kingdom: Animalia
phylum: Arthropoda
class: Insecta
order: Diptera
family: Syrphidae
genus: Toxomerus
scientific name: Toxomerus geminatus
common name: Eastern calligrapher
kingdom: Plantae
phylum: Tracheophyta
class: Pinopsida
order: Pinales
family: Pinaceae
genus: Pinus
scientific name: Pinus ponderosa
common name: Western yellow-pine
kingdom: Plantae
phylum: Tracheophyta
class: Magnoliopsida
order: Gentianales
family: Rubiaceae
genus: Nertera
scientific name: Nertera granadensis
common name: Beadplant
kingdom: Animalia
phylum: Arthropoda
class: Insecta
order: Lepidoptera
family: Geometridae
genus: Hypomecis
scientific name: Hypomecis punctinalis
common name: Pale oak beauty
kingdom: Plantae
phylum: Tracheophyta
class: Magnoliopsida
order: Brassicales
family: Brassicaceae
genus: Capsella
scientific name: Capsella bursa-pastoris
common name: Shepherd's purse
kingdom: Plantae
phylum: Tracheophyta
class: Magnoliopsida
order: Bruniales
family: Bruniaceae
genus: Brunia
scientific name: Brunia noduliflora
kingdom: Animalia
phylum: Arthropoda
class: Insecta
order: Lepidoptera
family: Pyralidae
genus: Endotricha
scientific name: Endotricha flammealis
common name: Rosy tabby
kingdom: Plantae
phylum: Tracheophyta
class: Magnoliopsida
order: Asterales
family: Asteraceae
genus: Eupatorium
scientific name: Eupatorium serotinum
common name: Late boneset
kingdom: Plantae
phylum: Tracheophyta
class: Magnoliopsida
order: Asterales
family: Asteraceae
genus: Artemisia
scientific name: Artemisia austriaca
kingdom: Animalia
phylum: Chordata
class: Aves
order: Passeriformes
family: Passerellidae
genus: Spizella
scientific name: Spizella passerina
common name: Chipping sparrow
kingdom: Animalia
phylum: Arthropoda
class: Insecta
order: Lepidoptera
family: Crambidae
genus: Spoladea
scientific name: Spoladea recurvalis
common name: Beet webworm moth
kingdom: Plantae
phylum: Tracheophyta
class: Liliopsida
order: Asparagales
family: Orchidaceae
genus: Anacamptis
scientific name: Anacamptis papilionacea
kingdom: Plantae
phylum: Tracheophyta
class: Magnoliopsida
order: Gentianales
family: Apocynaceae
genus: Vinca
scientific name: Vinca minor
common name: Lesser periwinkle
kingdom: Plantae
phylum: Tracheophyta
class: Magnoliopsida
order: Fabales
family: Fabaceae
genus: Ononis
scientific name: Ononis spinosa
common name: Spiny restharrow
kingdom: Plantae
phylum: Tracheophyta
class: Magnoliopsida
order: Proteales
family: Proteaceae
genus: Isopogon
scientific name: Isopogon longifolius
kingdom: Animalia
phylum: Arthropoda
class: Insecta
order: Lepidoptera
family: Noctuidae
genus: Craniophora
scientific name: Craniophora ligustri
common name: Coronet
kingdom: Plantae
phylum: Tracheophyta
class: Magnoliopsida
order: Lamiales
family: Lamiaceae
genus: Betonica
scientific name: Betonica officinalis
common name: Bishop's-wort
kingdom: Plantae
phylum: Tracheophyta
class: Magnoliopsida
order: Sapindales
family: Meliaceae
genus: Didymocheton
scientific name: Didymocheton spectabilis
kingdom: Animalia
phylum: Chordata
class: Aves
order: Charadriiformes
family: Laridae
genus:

*Exercise directions*. Revise all of the rows above, changing each "common name" to "vernacular name" and keeping every other part of the lines the same.

*Output of the task*.
kingdom: Animalia
phylum: Arthropoda
class: Insecta
order: Diptera
family: Syrphidae
genus: Toxomerus
scientific name: Toxomerus geminatus
vernacular name: Eastern calligrapher
kingdom: Plantae
phylum: Tracheophyta
class: Pinopsida
order: Pinales
family: Pinaceae
genus: Pinus
scientific name: Pinus ponderosa
vernacular name: Western yellow-pine
kingdom: Plantae
phylum: Tracheophyta
class: Magnoliopsida
order: Gentianales
family: Rubiaceae
genus: Nertera
scientific name: Nertera granadensis
vernacular name: Beadplant
kingdom: Animalia
phylum: Arthropoda
class: Insecta
order: Lepidoptera
family: Geometridae
genus: Hypomecis
scientific name: Hypomecis punctinalis
vernacular name: Pale oak beauty
kingdom: Plantae
phylum: Tracheophyta
class: Magnoliopsida
order: Brassicales
family: Brassicaceae
genus: Capsella
scientific name: Capsella bursa-pastoris
vernacular name: Shepherd's purse
kingdom: Plantae
phylum: Tracheophyta
class: Magnoliopsida
order: Bruniales
family: Bruniaceae
genus: Brunia
scientific name: Brunia noduliflora
kingdom: Animalia
phylum: Arthropoda
class: Insecta
order: Lepidoptera
family: Pyralidae
genus: Endotricha
scientific name: Endotricha flammealis
vernacular name: Rosy tabby
kingdom: Plantae
phylum: Tracheophyta
class: Magnoliopsida
order: Asterales
family: Asteraceae
genus: Eupatorium
scientific name: Eupatorium serotinum
vernacular name: Late boneset
kingdom: Plantae
phylum: Tracheophyta
class: Magnoliopsida
order: Asterales
family: Asteraceae
genus: Artemisia
scientific name: Artemisia austriaca
kingdom: Animalia
phylum: Chordata
class: Aves
order: Passeriformes
family: Passerellidae
genus: Spizella
scientific name: Spizella passerina
vernacular name: Chipping sparrow
kingdom: Animalia
phylum: Arthropoda
class: Insecta
order: Lepidoptera
family: Crambidae
genus: Spoladea
scientific name: Spoladea recurvalis
vernacular name: Beet webworm moth
kingdom: Plantae
phylum: Tracheophyta
class: Liliopsida
order: Asparagales
family: Orchidaceae
genus: Anacamptis
scientific name: Anacamptis papilionacea
kingdom: Plantae
phylum: Tracheophyta
class: Magnoliopsida
order: Gentianales
family: Apocynaceae
genus: Vinca
scientific name: Vinca minor
vernacular name: Lesser periwinkle
kingdom: Plantae
phylum: Tracheophyta
class: Magnoliopsida
order: Fabales
family: Fabaceae
genus: Ononis
scientific name: Ononis spinosa
vernacular name: Spiny restharrow
kingdom: Plantae
phylum: Tracheophyta
class: Magnoliopsida
order: Proteales
family: Proteaceae
genus: Isopogon
scientific name: Isopogon longifolius
kingdom: Animalia
phylum: Arthropoda
class: Insecta
order: Lepidoptera
family: Noctuidae
genus: Craniophora
scientific name: Craniophora ligustri
vernacular name: Coronet
kingdom: Plantae
phylum: Tracheophyta
class: Magnoliopsida
order: Lamiales
family: Lamiaceae
genus: Betonica
scientific name: Betonica officinalis
vernacular name: Bishop's-wort
kingdom: Plantae
phylum: Tracheophyta
class: Magnoliopsida
order: Sapindales
family: Meliaceae
genus: Didymocheton
scientific name: Didymocheton spectabilis
kingdom: Animalia
phylum: Chordata
class: Aves
order: Charadriiformes
family: Laridae
genus:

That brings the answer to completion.